Nesse breve passeio, não senti o cheiro a flores silvestres, não relaxei com o marulhar das águas, não se me alegrou como em tempos idos o olhar, com a actividade frenética de dezenas de espécies diferentes de aves que escolhiam a vegetação característica destas margens para nidificar e que hoje em dia preferem outras paragens mais apelativas...

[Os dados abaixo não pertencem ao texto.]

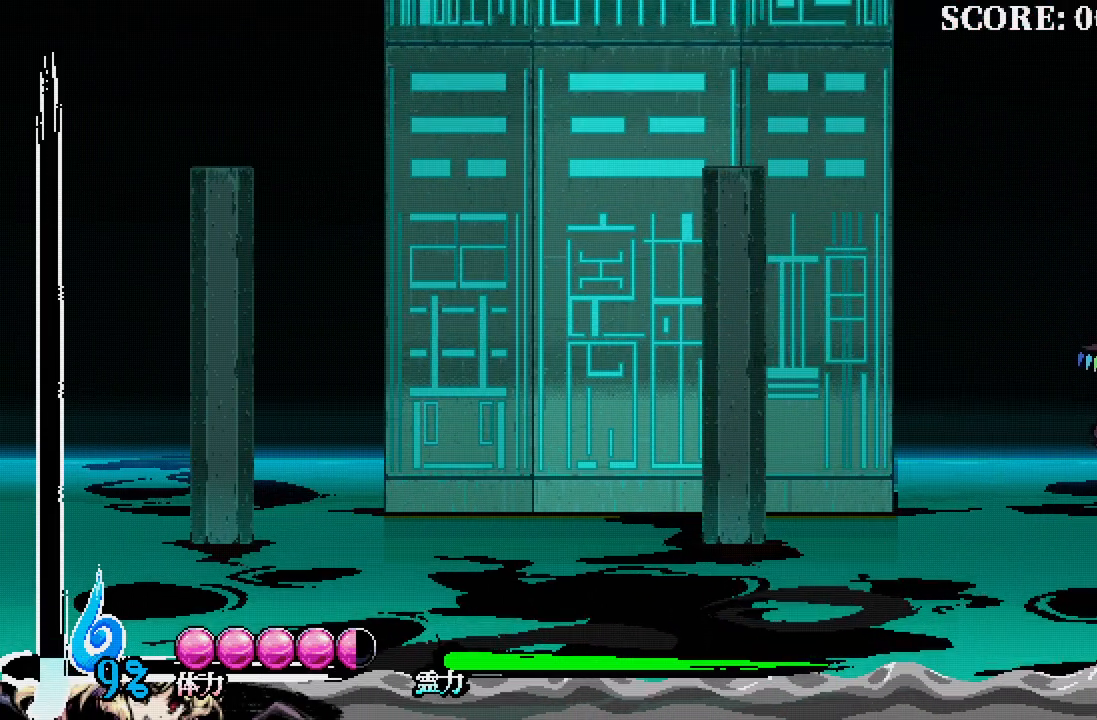
{"buttons": [], "left_stick": "center", "right_stick": "center", "events": []}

Por isso, tal como o miúdo da aldeia do interior que para não perder a "capacidade de conversar" travava longos diálogos com o tal "amigo", também eu tive de usar a imaginação para não desistir logo à primeira do passeio e fingir que acreditava que este fio de água que corre entre margens assoreadas e quase morto pela poluição doméstica e industrial a que em tempos, uns quantos autarcas de "promessa fácil" nos garantiram que iriam pôr cobro, era o meu Rio Leça - sim porque é dele que tenho estado a falar. Hoje ele foi, durante cerca de uma hora o meu "Rio imaginário" de águas límpidas, de margens guarnecidas de vegetação amigável - e não de infestantes - habitat escolhido por dezenas de "solistas" que por esta altura do ano costumavam dar corpo à "caco sinfonia" de trinados, chilreios, cacarejos, coaxos, grasnidos e outras sonoridades similares, com que costumavam animar os primeiros alvores matinais do nosso despertar.

Imaginei durante cerca de dois quilómetros, que caminhava ao lado do meu Leça, mas para o fazer sem incómodo de maior, devo confessar que recorri a uma pequena artimanha muito usada pelos homens do campo sempre que tinham de manusear detritos biológicos de odor mais agressivo: levei comigo um pequeno ramo de erva cidreira para afagar o nariz quando o meu Rio me cheirava pior.

(Desculpa querido Rio da minha infância, não leves a mal, mas às vezes fica difícil aguentar o teu "mau hálito", embora eu saiba que a culpa não é tua!)